Rumors about bribery at state universities have been heard for years, including the practice of students paying money to lecturers in order to pass exams, but as no action has ever been taken it has remained hearsay.
The criminal investigation into Karomani for allegedly asking for bribe money from prospective students who chose the autonomous admission scheme is very disturbing because universities are touted as centers of excellence that prepare future leaders of the country. The professor, who had often criticized rampant corruption in this country, is accused of demanding from those who failed the enrollment test between Rp 100 million (US$6,728) and Rp 350 million to get admitted.
The KPK has also declared deputy rector Heryandi a suspect in the same scandal. As the antigraft body widens its investigation, more suspects are likely to be named, including parents of students who might have initiated the bribery.
The KPK has warned universities across the country that it receives a lot of complaints from the public about bribery during student admission tests, which usually occur in July.
Karomani may have sought a loophole in the autonomous student admission mechanism, which allows state universities to allocate 30 percent of seats to those who are willing to pay higher tuition fees than students admitted through the normal procedure. With the extra funding, the universities are expected to upgrade their quality by promoting research and other academic activities.
The government also allows state universities to accept the best graduates of prominent senior high schools by invitation.
Based on the government policies, Unila is allowed to accept students through invitation (40 percent), conventional entrance test (30 percent), and the remainder through the autonomous mechanism. This academic year, the university accepted 5,755 new students.
Karomani is accused of capitalizing on the autonomous mechanism to seek personal gain. He allegedly asked his staff to collect money from students who enrolled through the scheme, in the process enriching himself and his accomplices from the money collected.
The KPK allegedly caught him red-handed accepting bribes in Bandung, West Java, last week. According to KPK investigators, the professor had raised Rp 5 billion from this practice, but this figure may rise as the antigraft body investigates previous student admission programs.

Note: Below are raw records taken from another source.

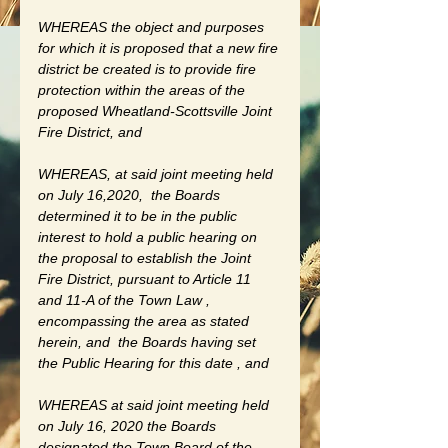
WHEREAS the object and purposes 
for which it is proposed that a new fire 
district be created is to provide fire 
protection within the areas of the 
proposed Wheatland-Scottsville Joint 
Fire District, and 
WHEREAS, at said joint meeting held 
on July 16,2020,  the Boards 
determined it to be in the public 
interest to hold a public hearing on 
the proposal to establish the Joint 
Fire District, pursuant to Article 11 
and 11-A of the Town Law , 
encompassing the area as stated 
herein, and  the Boards having set 
the Public Hearing for this date , and 
WHEREAS at said joint meeting held 
on July 16, 2020 the Boards 
designated the Town Board of the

According to the KPK, the autonomous admission mechanism is vulnerable to bribery, because of the absence of specific guidelines from the education ministry, leaving state universities to do as they please without supervision, which is an unacceptable situation.
We call on Nadiem to take immediate action to clean house. Universities are not immune from corruption, but the Unila bribery case is indeed scandalous because the absence of supervision appears to have allowed corruption to flourish.